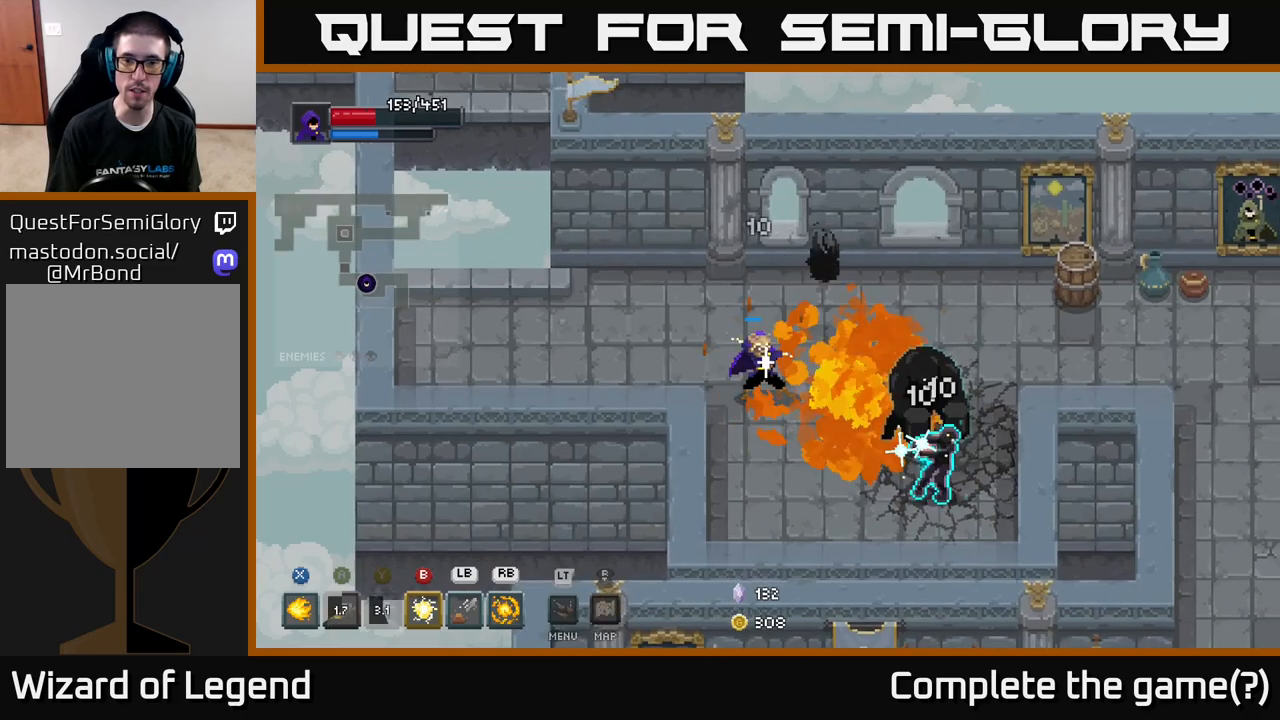
{"buttons": [], "left_stick": "center", "right_stick": "center", "events": [[367, "left_stick", "center"], [400, "X", "up"]]}
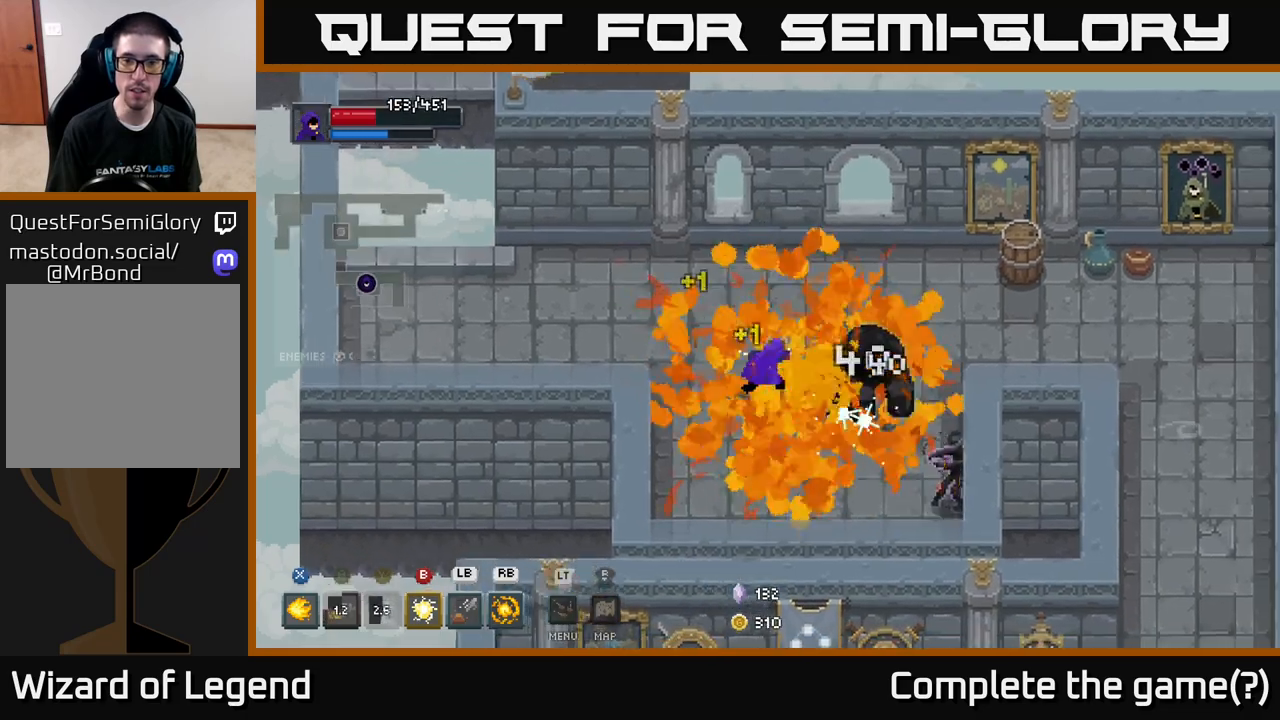
{"buttons": [], "left_stick": "right", "right_stick": "center", "events": [[17, "left_stick", "down"], [67, "left_stick", "down-right"], [500, "left_stick", "right"]]}
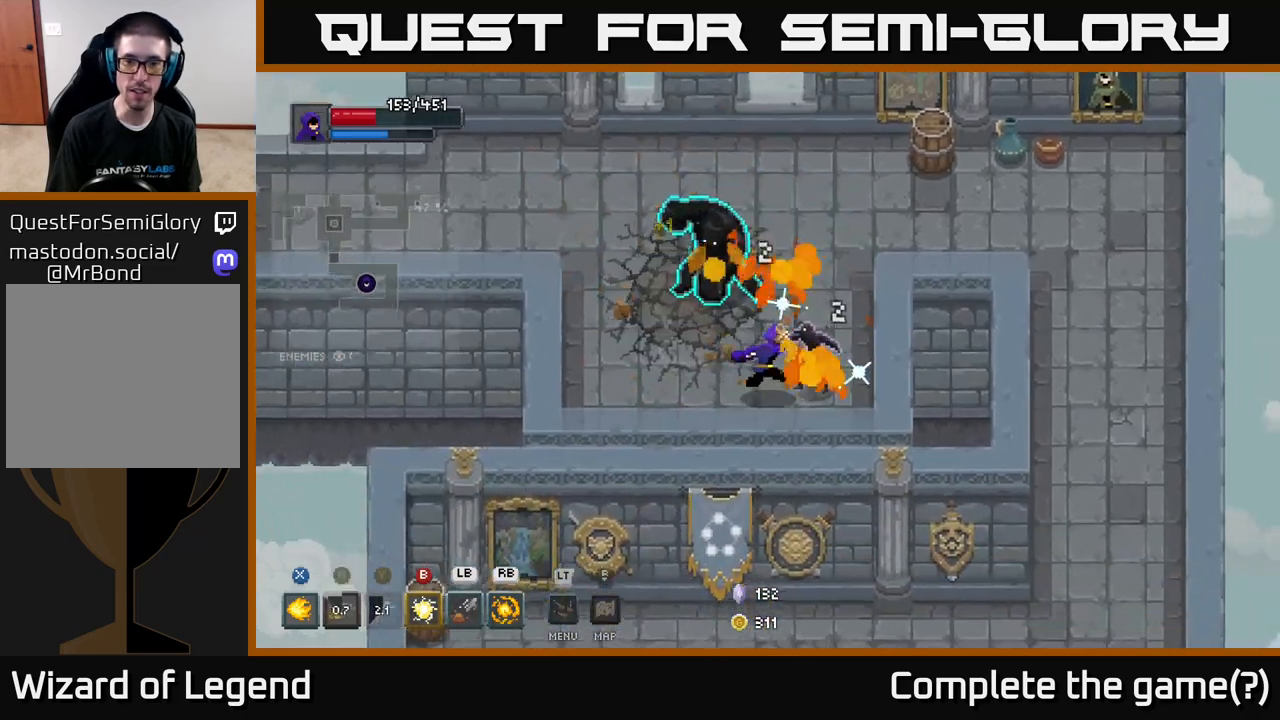
{"buttons": ["X"], "left_stick": "up-left", "right_stick": "center", "events": [[133, "A", "down"], [200, "left_stick", "up-right"], [233, "A", "up"], [433, "left_stick", "up-left"], [483, "X", "down"]]}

* * *

When you restate the listing, keep every word as it is and drop the pictures.

{"buttons": [], "left_stick": "center", "right_stick": "center", "events": [[367, "left_stick", "center"], [400, "X", "up"]]}
{"buttons": [], "left_stick": "right", "right_stick": "center", "events": [[17, "left_stick", "down"], [67, "left_stick", "down-right"], [500, "left_stick", "right"]]}
{"buttons": ["X"], "left_stick": "up-left", "right_stick": "center", "events": [[133, "A", "down"], [200, "left_stick", "up-right"], [233, "A", "up"], [433, "left_stick", "up-left"], [483, "X", "down"]]}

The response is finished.